The danger of discovery was ever-present in her life, raising its head every time that she stepped foot outside the door. And of course, going back to Ceres House was a huge risk, but it also came with a huge prize.

And if she was being completely honest with herself, it wasn’t just about the dollars.

“You do not have to worry, the alterants worked.” Leda imbedded more certainty into her voice than she actually felt.

“We can pay for the extra doses. They gave me the dollars up front.”

“How is getting paid for sex good with you?” Cythia threw her hands up into the air.

“It wasn’t sex, not in the way you are thinking of it.” She replied.

Leda disliked this feeling of being on the defensive. And it was difficult to fight off the surging tide of anger and shame.

“And don’t act like I’ve had some great choice in this. I’m the one who has to worry about how to pay for Argus’s medication and put food on the table. I don’t see you desperate to take my place!” Cythia shouted.

She mourned the words almost as soon as they passed her lips, but it was too late. Cythia ripped at the scarf that she carefully wrapped around her head every morning, tearing away the layers of gauzy fabric. The severe light of the room cast her scars in stark relief, making them appear deeper and sharper than they really were.
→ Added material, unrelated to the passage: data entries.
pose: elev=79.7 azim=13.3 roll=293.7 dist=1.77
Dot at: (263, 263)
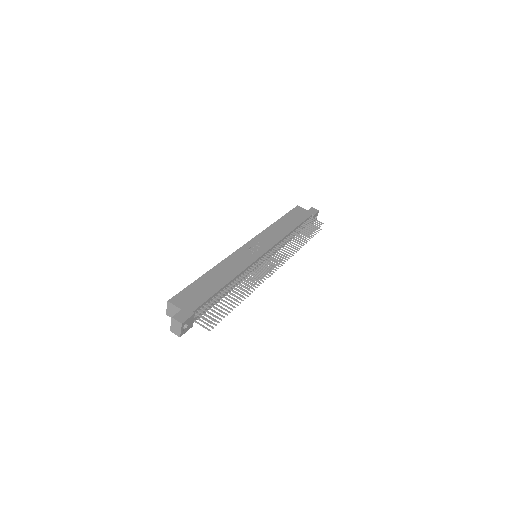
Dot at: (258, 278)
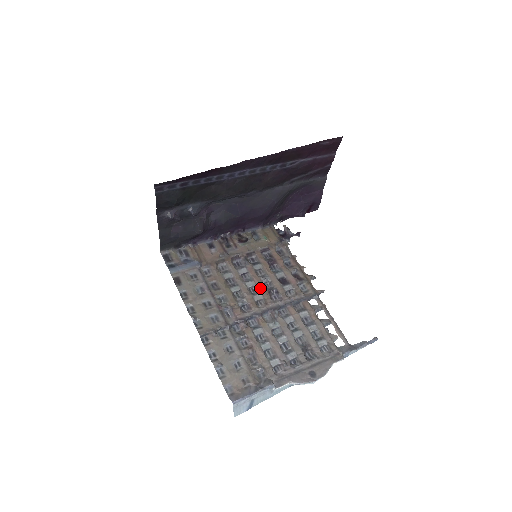
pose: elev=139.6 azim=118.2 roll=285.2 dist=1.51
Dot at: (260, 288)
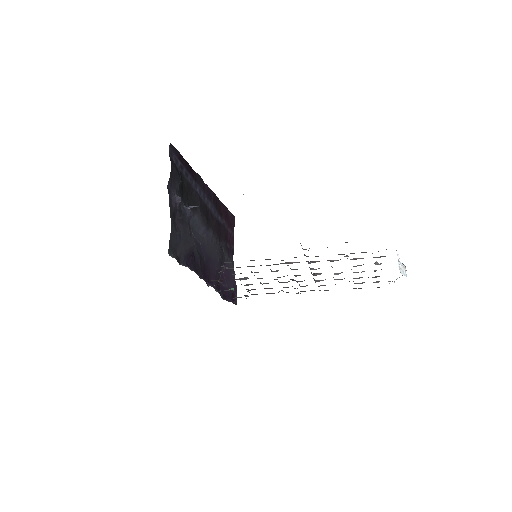
Dot at: occluded
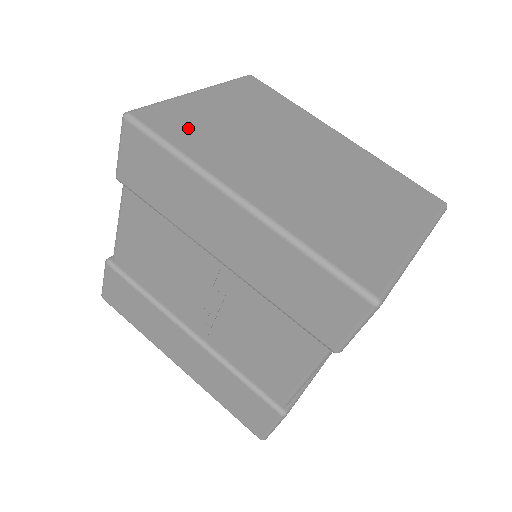
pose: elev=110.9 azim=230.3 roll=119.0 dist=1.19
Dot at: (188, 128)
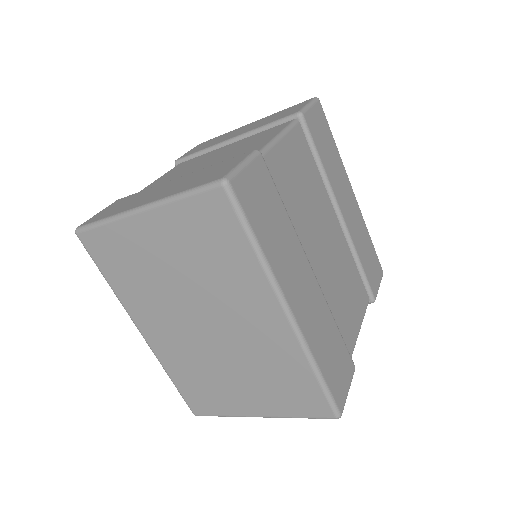
Dot at: (118, 262)
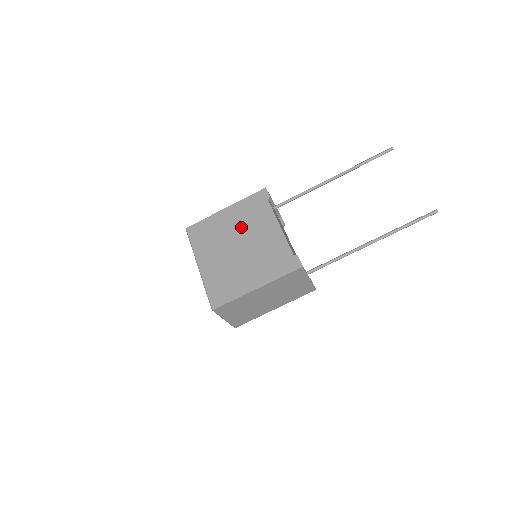
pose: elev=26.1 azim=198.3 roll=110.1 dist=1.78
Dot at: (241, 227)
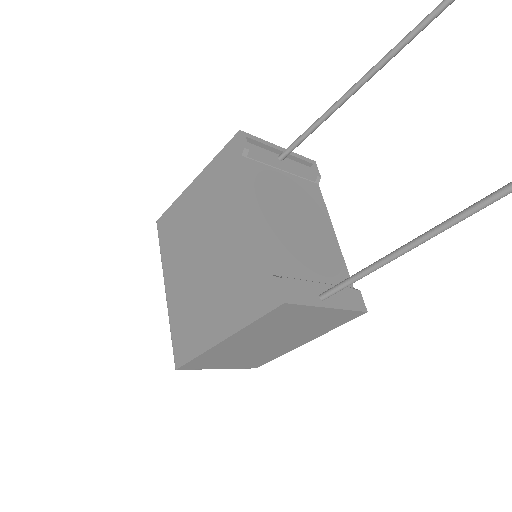
Dot at: (208, 216)
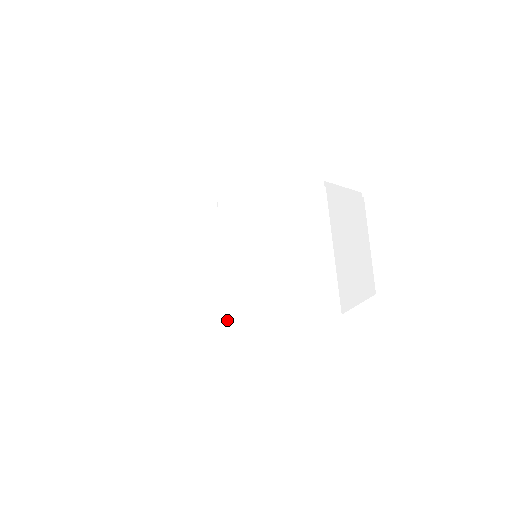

“They wouldn’t have me even if I were willing to myself out to some Alpha,” she said, voice a bitter whisper.

“Or had you forgotten that I am defective?”

A large scar ran down the side of her face, pulling down the corner of one of her eye and tipping up the edge of her mouth so it always looked like she was howling. Cythia had been pretty once, but no longer.
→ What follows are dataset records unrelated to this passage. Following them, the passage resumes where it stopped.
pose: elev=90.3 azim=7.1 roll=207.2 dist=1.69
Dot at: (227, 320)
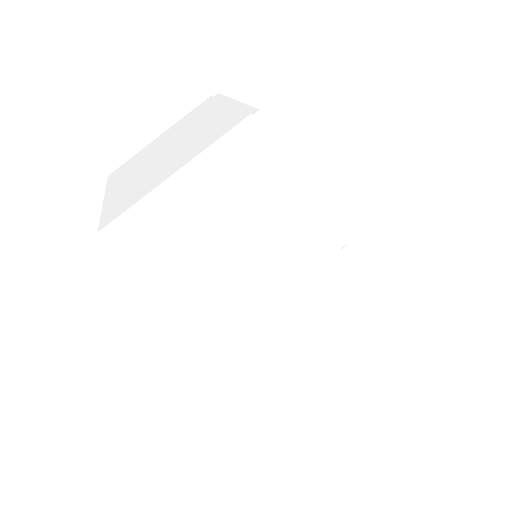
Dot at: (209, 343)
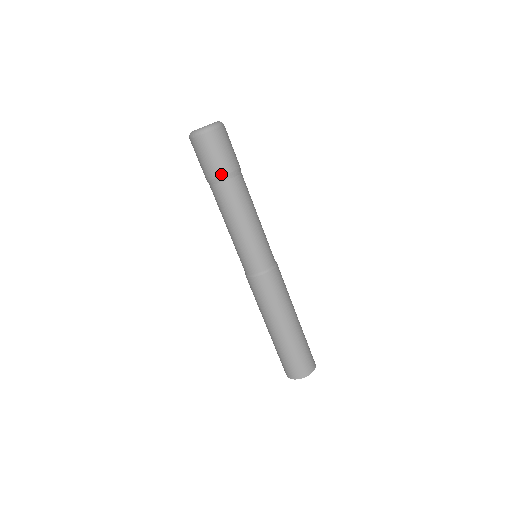
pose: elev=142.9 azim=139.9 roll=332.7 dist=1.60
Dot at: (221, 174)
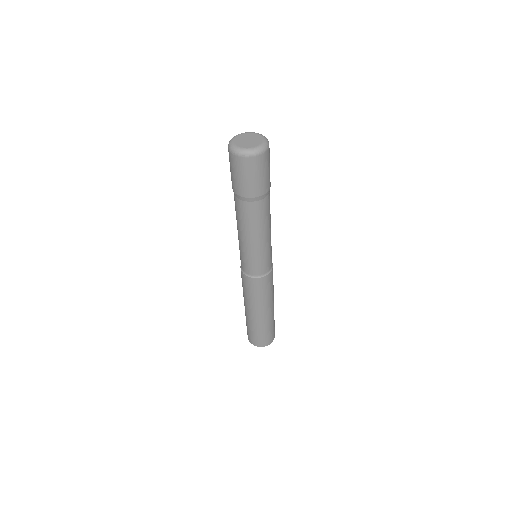
Dot at: (239, 194)
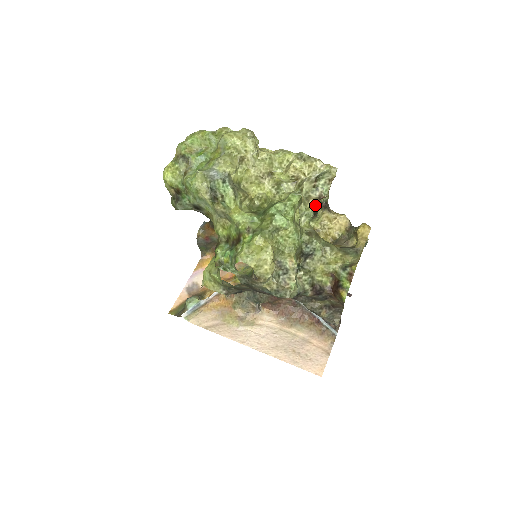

She would be fortunate if she ever found a life partner, even one from the slums. Female beauty was too highly adored in this world for a potential mate to settle for less. No Alpha or Beta with any status would ever have her as a mate.

Leda felt a twist of shame, as she always did, at the thought of what her sister had undergone. She often felt inexplicably guilty about it even though she knew that there was nothing she could have done to curb the accident.

And doing this, subverting herself for a hated Alpha from the upper levels, was one way that she could take a bit of her sister’s discomfort onto herself.

“Please don’t make this harder by battling me about it,” Leda begged.

She picked her sister’s scarf off of the floor and held it out. “You know how much we need this. I’m willing to take the risk.”

Cythia grabbed the scarf back and angrily rolled it around her head with jerky movements. When she finished, the coat was lopsided on her head and somewhat covered her mouth.

“It isn’t just you who is at risk. If you’re found out, both Argus and I could be prosecuted for conspiracy. Do you think the guardians will pay for his breathing therapies while he’s locked up in detention? I don’t think so.” Cythia said.

Leda had not actually considered what it might mean for her siblings if she were caught, too focused on what consequences might befall her to think about the risk presented to them. With an effort, she resisted the small spike of fear that shot through her.

“That will not happen. I would never tell the guardians that you are the one who buys the alterants. I would insist that you and Argus never knew, that only mother was aware of my first estrous and assisted me keep it secret. I’d never admit to anything that would make you a target.” Leda Replied.

“Even if they tormented you?” Cythia replied also raising an eyebrow that was cut across by the edge of her scar.

“They wouldn’t do that. And even if they did, I had rather die before I admitted to anything that could bring them back to you or Argus.”